§ Text
-- start --
Quick verdict: The Portégé X30W-J is almost ludicrously light and works well as either a notebook or tablet, but it's not the most physically robust 2-in-1.

  • Good performance
  • Almost ludicrously light
  • Works well in tablet mode
  • Light build
  • Mediocre battery life
  • Poor speakers
  • Unusual function key layout

In this guide

  • Review

Dynabook is probably not a laptop maker name you're familiar with. If you've been around tech for a while though, the Portégé name might be familiar as a Toshiba brand.

Dynabook is effectively Toshiba under sort-of new branding. Back in the day, Toshiba sold some laptops under the Dynabook brand, but Toshiba itself is now owned by Sharp, itself now owned by Foxconn if you particularly care. The Dynabook Portégé X30W-J is the company's new flagship 2-in-1 laptop, promising cutting edge speeds in a laptop that weighs an astonishingly small amount.

That weight is the key appeal point of the Dynabook Portégé X30W-J, although it's not a weight that Dynabook has achieved without a few compromises along the way.


Design

Design

  • It's really, really light
  • Doesn't feel particularly solid
  • Light weight makes it a better tablet than many 2-in-1s
  • Weird function key layout
  • Lots of ports
Dynabook Portégé X30W-J

The Dynabook Portégé X30W-J's party piece is undeniably its low weight, with a general weight – it varies a little by configuration – of 989 grams. That sub-1kg weight isn't just about hitting a number because the first time you pick up the Dynabook Portégé X30W-J, you will be surprised at just how light it is. It wouldn't take much work to convince someone that it was a dummy laptop shell, not a fully functioning 2-in-1 computer.

Like any other 2-in-1, you can use it either as a standard laptop or with the 13.3-inch FHD screen fully flipped over in tablet mode. Here again, the light weight is a big plus because many metal body 2-in-1s work in tablet mode but quickly become annoying to use because of their heft, and that's really not a concern for the Dynabook Portégé X30W-J.

However, that light weight is largely achieved through the use of a plastic body that can't help but feel less robust than competing devices. There's a bit of a hollow feel to the base if you tap on it, and if you're typing with the Dynabook Portégé X30W-J on your lap, you get more of a reverb noise from the keyboard due to that plastic construction.

The keyboard itself has quite nice travel characteristics if you're a touch typist, but Dynabook's layout for the function keys does take a little getting used to. Most laptop makers tend to put volume as a function key option or alternate, but the Dynabook Portégé X30W-J instead puts that detail on the alternates for the 3 and 4 number keys, which took me a long while to get used to.

There are a lot of alternate key functions peppered around the Dynabook Portégé X30W-J's keyboard. While in one sense it's better to have them than not, their odd layout makes them rather tricky to find if you're used to other keyboard layouts.
-- end --
§ Material
-- start --
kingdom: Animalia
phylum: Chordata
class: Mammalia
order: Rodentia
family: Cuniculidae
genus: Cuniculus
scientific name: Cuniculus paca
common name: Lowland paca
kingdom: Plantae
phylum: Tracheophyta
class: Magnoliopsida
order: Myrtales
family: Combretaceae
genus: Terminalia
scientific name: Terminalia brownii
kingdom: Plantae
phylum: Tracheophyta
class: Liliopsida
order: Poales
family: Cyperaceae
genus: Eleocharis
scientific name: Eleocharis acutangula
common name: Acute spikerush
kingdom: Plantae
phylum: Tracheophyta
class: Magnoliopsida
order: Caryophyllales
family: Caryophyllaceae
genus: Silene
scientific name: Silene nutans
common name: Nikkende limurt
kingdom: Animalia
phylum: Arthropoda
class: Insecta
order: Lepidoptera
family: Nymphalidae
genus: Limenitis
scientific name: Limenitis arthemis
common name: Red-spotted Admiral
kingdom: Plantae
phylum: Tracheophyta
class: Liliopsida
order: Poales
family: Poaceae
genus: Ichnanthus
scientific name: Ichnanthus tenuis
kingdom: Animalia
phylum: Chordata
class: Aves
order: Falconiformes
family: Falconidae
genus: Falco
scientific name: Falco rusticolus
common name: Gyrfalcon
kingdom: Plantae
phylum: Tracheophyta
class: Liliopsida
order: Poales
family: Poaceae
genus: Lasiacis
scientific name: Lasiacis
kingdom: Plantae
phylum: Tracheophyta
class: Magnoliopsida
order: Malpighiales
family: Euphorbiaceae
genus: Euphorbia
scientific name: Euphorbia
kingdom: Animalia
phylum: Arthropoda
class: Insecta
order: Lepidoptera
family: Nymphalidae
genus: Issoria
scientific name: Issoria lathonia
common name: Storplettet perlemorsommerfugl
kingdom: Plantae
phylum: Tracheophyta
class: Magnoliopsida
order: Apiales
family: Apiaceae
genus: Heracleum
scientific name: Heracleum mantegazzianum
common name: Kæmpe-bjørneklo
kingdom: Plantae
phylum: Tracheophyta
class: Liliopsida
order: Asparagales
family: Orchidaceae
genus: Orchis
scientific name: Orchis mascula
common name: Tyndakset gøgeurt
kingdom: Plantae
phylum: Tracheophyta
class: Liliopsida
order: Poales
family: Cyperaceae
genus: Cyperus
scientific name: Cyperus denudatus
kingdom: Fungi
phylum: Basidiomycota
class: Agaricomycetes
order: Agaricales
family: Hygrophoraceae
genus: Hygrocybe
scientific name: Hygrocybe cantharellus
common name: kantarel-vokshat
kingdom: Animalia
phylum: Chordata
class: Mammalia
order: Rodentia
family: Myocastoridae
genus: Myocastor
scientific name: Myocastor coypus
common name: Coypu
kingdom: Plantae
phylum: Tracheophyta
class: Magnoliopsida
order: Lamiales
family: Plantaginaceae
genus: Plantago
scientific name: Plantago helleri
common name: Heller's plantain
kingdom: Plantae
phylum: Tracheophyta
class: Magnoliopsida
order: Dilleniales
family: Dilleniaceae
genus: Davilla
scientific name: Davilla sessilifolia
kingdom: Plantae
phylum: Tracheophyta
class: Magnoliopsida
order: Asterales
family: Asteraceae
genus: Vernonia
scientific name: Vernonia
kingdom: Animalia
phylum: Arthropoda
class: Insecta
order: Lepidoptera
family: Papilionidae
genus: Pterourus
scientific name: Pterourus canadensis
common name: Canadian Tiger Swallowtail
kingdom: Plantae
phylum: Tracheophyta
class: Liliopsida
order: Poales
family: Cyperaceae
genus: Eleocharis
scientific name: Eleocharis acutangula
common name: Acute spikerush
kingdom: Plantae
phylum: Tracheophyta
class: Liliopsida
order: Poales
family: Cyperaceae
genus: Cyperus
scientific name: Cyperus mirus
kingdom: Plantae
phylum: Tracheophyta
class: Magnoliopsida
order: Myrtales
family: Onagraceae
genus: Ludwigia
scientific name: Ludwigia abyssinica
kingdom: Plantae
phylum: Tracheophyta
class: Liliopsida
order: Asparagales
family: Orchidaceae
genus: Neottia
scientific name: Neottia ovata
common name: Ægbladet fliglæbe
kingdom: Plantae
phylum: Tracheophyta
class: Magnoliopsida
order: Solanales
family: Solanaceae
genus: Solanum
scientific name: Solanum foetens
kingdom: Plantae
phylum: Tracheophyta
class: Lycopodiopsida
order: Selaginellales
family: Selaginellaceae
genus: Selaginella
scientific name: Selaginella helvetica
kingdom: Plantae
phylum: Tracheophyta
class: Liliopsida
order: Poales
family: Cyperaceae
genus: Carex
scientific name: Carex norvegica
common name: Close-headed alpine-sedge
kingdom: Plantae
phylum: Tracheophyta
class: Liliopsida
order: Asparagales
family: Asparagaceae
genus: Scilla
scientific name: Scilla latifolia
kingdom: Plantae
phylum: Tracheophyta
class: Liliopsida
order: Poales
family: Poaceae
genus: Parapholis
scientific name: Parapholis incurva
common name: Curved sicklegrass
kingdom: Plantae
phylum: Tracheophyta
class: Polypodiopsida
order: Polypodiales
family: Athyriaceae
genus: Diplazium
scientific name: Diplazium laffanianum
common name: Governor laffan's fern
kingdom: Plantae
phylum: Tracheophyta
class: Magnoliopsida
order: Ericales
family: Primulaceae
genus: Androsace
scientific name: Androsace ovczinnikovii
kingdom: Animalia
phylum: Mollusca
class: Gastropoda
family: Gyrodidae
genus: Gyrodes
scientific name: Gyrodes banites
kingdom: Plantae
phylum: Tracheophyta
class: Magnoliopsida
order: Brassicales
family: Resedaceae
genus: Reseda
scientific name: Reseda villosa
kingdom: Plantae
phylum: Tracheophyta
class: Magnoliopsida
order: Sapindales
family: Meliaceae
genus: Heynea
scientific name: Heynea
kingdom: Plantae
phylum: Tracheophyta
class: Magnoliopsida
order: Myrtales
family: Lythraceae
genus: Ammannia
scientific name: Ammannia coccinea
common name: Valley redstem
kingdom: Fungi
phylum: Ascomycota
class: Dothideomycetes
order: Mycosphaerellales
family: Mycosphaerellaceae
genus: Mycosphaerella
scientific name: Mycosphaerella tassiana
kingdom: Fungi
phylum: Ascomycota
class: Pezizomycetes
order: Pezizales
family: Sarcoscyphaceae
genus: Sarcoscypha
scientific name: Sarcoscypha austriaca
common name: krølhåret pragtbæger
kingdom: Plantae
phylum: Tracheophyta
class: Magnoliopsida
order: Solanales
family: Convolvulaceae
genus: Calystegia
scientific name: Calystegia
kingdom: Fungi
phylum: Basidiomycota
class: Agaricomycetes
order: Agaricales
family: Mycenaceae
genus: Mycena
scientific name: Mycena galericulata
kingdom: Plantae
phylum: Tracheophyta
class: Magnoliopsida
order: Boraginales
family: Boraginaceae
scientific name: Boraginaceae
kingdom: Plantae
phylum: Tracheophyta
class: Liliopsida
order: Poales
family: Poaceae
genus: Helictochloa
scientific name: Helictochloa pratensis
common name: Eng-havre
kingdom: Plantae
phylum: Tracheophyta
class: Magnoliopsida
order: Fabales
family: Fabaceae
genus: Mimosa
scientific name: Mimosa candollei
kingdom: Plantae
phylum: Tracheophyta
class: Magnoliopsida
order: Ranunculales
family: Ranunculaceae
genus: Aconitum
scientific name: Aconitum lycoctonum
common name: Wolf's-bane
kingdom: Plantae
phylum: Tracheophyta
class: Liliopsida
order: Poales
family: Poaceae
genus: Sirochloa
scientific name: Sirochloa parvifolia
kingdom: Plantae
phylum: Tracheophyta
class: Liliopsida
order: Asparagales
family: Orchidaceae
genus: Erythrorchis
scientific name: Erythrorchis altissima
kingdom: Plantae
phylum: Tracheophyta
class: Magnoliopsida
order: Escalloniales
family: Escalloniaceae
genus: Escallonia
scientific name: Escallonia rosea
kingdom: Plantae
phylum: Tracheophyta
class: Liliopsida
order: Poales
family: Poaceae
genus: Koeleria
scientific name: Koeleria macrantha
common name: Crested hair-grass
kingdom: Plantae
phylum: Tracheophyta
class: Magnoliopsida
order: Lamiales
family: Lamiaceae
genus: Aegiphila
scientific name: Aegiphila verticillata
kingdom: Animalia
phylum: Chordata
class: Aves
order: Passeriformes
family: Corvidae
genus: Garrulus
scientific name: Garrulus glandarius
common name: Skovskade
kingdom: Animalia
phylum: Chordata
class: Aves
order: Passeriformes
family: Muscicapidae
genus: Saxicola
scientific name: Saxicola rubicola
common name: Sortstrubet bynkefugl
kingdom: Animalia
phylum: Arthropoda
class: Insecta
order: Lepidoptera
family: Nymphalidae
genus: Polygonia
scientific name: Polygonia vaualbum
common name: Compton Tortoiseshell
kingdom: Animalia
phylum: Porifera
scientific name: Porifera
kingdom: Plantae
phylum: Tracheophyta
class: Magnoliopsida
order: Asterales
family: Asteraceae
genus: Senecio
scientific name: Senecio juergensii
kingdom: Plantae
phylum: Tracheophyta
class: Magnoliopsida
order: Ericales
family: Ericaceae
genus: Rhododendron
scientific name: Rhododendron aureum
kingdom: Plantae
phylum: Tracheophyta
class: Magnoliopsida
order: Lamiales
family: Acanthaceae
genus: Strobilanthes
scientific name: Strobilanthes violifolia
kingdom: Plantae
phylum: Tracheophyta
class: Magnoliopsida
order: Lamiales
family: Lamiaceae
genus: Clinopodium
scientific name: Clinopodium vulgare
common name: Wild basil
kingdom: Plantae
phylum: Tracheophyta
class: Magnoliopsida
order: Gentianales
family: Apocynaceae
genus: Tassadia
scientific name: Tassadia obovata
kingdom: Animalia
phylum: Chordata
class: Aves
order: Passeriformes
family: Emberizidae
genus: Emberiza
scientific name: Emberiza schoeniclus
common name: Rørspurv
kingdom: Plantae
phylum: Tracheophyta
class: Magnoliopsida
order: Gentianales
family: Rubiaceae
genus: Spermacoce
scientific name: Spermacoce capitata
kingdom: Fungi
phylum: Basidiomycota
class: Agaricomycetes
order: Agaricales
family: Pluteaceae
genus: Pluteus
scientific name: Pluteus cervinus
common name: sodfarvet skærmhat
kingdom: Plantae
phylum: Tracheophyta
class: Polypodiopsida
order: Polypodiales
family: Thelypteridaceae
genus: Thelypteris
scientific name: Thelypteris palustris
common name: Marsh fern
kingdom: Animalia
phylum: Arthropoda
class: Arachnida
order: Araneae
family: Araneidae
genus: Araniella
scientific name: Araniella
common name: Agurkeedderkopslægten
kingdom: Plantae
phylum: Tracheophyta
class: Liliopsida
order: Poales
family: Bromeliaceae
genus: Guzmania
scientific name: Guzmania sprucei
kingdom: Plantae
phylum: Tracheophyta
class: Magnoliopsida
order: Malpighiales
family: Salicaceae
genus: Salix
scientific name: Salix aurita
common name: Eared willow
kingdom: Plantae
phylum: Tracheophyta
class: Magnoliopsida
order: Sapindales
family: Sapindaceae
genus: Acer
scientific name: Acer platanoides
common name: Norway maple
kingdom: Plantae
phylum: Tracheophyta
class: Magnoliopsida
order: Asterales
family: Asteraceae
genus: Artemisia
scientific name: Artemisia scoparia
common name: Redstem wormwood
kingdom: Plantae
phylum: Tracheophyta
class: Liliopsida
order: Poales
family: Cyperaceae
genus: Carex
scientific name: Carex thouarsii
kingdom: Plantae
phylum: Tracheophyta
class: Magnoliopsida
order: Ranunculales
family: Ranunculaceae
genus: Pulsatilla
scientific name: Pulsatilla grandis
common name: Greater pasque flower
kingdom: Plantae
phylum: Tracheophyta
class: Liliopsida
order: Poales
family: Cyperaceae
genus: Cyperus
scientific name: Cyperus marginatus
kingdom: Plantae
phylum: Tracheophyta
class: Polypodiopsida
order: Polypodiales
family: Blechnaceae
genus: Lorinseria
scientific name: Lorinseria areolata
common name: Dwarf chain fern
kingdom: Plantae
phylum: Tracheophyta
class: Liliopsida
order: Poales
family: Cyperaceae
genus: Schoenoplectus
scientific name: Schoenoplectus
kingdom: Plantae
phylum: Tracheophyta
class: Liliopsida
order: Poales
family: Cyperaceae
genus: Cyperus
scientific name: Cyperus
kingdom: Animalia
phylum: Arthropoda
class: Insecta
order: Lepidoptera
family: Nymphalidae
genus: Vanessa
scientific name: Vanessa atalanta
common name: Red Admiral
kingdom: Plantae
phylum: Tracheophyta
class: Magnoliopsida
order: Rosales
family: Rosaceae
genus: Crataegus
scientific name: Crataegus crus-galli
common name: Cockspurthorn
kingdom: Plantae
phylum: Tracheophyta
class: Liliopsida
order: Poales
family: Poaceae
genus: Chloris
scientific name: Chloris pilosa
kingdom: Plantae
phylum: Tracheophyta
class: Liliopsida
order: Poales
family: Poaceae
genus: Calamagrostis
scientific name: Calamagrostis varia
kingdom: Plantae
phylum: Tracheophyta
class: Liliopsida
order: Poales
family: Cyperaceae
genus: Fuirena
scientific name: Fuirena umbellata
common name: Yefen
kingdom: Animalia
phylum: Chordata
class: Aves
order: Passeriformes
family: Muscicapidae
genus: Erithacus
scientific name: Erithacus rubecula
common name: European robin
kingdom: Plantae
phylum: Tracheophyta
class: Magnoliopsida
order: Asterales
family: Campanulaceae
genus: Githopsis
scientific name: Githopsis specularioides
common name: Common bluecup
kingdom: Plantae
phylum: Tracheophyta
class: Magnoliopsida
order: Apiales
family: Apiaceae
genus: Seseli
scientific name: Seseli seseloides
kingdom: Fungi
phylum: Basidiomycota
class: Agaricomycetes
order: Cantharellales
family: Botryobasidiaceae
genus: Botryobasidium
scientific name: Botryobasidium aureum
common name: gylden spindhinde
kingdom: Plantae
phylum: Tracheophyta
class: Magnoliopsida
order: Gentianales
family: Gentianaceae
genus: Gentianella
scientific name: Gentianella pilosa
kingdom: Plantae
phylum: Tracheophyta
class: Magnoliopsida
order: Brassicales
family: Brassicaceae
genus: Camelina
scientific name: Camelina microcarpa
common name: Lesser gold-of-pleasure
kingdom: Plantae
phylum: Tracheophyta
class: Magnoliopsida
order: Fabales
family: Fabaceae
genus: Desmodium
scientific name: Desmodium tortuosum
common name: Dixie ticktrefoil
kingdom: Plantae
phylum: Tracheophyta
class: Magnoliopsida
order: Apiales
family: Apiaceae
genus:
-- end --
§ Problem to solve
Resume the Dynabook Portégé X30W-J review above, picking up right after its last sentence.

§ Answer to the exercise
Thin and light 2-in-1s have tended to skimp on ports and expansion options, but the Dynabook Portégé X30W-J impresses, with 2 Thunderbolt 4 ports, HDMI out and headphone sockets on the left, and a USB 3.1 A-type port and micro-SD card reader on the right, flanking the Dynabook Portégé X30W-J's power button.


Performance

Performance

  • 11th Gen Intel Core i5 delivers plenty of processing power
  • Range of RAM options
  • Underwhelming speakers
Dynabook Portégé X30W-J

The Dynabook Portégé X30W-J utilises 11th generation Intel Core i5 or Core i7 processors, with between 8GB of RAM and up to 32GB depending precisely on how much you want to spend.

The model Dynabook provided for review was technically the Dynabook Portégé X30W-J PDA11A-01N003, with an Intel Core i5 11357G7 processor, 16GB of RAM and a 256GB M.2 SSD for storage. Most of the range opts for 16GB of RAM, which is usually where Windows 10 really starts to soar, although the entry-level model makes do with only 8GB of RAM.

There are a lot of 2-in-1 choices on the market right now, and that means that the Dynabook Portégé X30W-J has a lot of competition. Here's how that 11th Gen Intel Core i5 processor compares against a range of recently tested laptops in a variety of benchmark situations:

The Dynabook Portégé X30W-J might be light in your hand, but it's certainly not lacking in processing power for most productivity tasks. Like most systems that ship with Windows 10 Pro, it's not really a gaming laptop, although the inclusion of Intel's Iris Xe does give it some level of 3D grunt if you want a few lower spec games to run when the boss isn't looking.

The Dynabook Portégé X30W-J has Intel's "Project Evo" certification, designed to ensure that systems meet specific real-world usage criteria – or in other words, that you're not just looking at a set of slightly bewildering specifications but can instead buy on the basis of a laptop being able to meet mission-critical task parameters instead.

While audio output isn't a key part of the Evo standard, the Dynabook Portégé X30W-J proudly proclaims that it features Harman Kardon speakers onboard. Don't get too excited, however, because it's a definite weak point, most likely due to that lightweight chassis.

For most laptops, I'd settle on around a 70% volume level or less to fill my home office, but on the Dynabook Portégé X30W-J, even with the volume cranked up to 100% I was still underwhelmed. It's passable for your Netflix binges or media presentations in small groups, but in any kind of noisy environment, it doesn't compare well at all.


Battery life

Battery life

  • 53Wh Lithium-ion battery is mediocre
  • USB-C charging is nicely flexible
Dynabook Portégé X30W-J

The other way that Dynabook has managed to deliver the Dynabook Portégé X30W-J with such a light weight is to produce a notebook with only a moderate-sized battery. Its claim is that it's capable of up to 16 hours of battery life, but my own benchmark and anecdotal testing suggests that this is probably a stretch in most situations.

To test that, I put the Dynabook Portégé X30W-J through our standard battery tests, including PC Mark 10's gaming test to give it a brutal shakedown, and then looping a Full HD video file with maximum brightness and moderate volume to battery exhaustion. At one time that too would have been a brutal test, but these days, video decoding is a pretty lightweight task. It's more about how the screen and speakers handle that battery draw over time.

So how does the Dynabook Portégé X30W-J compare?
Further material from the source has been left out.